Clôturée le 20 juin 2025, la table ronde sur les hydrocarbures a permis de dresser un diagnostic du secteur en Guinée et de proposer des pistes pour accélérer son développement, notamment en matière d’exploration pétrolière et de promotion du gaz.
Habib Tapha Sylla
Pendant trois jours, experts guinéens et étrangers se sont réunis autour des enjeux de l’exploration pétrolière, de la diversification énergétique et du financement des projets. Le ministre des Mines, Bouna Sylla a rappelé que la Guinée, bien qu’elle partage un bassin sédimentaire avec des pays producteurs comme le Sénégal et la Mauritanie, n’a réalisé que trois forages contre 176 au Sénégal.

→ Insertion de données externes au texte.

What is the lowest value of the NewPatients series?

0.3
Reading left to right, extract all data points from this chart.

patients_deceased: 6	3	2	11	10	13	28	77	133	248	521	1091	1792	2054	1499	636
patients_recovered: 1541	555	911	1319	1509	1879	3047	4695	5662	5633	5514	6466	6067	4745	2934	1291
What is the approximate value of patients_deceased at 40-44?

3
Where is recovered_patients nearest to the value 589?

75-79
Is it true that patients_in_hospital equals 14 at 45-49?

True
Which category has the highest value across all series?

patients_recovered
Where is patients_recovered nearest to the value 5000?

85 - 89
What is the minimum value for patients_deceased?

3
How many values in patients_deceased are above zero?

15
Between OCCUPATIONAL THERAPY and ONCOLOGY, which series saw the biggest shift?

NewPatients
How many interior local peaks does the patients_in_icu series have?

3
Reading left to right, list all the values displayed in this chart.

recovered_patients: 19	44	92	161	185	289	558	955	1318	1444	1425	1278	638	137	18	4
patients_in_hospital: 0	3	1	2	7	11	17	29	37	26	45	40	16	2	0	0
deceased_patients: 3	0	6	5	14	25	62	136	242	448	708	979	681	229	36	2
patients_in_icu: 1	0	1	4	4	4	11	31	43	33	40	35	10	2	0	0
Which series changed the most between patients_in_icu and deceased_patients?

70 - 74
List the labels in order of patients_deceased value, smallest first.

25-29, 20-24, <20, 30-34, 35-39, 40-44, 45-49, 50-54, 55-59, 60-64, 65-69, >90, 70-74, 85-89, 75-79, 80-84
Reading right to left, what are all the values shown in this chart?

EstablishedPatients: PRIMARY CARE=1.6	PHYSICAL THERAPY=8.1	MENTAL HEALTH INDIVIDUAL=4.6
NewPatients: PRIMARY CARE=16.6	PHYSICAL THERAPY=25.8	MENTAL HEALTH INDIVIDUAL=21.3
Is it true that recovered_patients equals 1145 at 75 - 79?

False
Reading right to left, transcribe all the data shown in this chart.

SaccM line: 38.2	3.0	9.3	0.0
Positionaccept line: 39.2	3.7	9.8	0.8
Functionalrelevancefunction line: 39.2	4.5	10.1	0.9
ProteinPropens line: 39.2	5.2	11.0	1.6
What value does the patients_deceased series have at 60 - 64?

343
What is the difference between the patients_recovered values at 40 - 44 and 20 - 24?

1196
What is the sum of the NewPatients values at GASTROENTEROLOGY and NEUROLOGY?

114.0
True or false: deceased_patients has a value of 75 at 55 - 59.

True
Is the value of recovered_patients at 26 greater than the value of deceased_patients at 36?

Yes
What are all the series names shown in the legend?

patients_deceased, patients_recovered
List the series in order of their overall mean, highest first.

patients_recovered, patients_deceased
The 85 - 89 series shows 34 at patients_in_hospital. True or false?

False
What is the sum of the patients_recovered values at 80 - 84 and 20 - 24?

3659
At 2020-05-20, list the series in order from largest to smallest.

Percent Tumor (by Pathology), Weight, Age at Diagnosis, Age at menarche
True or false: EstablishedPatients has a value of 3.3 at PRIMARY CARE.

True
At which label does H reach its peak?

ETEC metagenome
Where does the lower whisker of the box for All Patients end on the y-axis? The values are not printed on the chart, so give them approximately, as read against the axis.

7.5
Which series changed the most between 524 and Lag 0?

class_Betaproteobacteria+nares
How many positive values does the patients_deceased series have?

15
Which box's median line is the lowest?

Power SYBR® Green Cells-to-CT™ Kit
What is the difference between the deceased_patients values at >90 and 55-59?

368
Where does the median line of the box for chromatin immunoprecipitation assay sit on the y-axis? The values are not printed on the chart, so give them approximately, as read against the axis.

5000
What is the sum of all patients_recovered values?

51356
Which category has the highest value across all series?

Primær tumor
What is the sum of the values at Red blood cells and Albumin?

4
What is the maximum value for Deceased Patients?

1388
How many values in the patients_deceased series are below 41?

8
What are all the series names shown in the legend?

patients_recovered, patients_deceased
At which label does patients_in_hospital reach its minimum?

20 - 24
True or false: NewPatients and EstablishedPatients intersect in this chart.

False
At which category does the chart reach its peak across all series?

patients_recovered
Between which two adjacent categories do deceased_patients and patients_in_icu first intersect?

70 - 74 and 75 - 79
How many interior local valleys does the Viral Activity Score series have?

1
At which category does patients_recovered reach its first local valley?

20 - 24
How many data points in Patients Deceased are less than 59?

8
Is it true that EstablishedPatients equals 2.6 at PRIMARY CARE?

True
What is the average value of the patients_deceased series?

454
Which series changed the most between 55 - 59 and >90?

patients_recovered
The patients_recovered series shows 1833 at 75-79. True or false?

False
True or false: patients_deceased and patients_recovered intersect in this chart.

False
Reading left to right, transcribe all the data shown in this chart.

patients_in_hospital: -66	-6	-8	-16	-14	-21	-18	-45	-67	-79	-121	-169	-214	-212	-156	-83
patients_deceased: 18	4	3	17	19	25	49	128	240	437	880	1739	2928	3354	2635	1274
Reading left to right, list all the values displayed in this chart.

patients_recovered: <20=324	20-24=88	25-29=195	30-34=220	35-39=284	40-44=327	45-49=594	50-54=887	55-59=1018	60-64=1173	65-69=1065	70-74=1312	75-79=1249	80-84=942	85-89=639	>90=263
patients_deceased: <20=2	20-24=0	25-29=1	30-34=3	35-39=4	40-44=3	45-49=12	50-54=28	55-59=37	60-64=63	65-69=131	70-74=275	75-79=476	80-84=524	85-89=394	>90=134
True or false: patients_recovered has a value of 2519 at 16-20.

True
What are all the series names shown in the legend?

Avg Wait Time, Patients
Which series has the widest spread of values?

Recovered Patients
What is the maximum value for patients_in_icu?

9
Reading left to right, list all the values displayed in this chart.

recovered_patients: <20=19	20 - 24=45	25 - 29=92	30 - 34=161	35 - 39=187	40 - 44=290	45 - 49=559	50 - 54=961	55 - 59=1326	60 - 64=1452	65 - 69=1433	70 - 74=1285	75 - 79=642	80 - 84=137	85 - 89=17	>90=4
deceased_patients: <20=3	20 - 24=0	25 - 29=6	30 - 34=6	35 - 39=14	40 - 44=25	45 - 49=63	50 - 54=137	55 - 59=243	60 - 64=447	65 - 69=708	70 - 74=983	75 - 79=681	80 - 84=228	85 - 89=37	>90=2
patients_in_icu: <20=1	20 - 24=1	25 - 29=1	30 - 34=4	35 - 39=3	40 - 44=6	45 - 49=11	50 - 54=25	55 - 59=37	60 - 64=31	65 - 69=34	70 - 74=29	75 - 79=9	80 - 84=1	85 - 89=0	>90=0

Les débats ont porté sur l’ouverture du capital de la SONAP et d’EDG, la place des banques et des assurances dans le financement, la réduction de la dépendance au charbon de bois, ainsi que la valorisation du gaz.
La Guinée a opté pour le contrat de partage de production comme unique cadre d’exploitation pétrolière. Selon l’expert Gasien Mohini, ce modèle permet de répartir les profits selon les investissements réalisés, de l’exploration à la production.
Le dernier panel a réuni plusieurs secrétaires généraux de ministères pour discuter des retombées économiques attendues.
En clôturant la rencontre, le secrétaire du ministère de l’Énergie, Bachir Camara, a salué une initiative qui marque, selon lui, un pas vers la concrétisation du potentiel hydrocarbure du pays.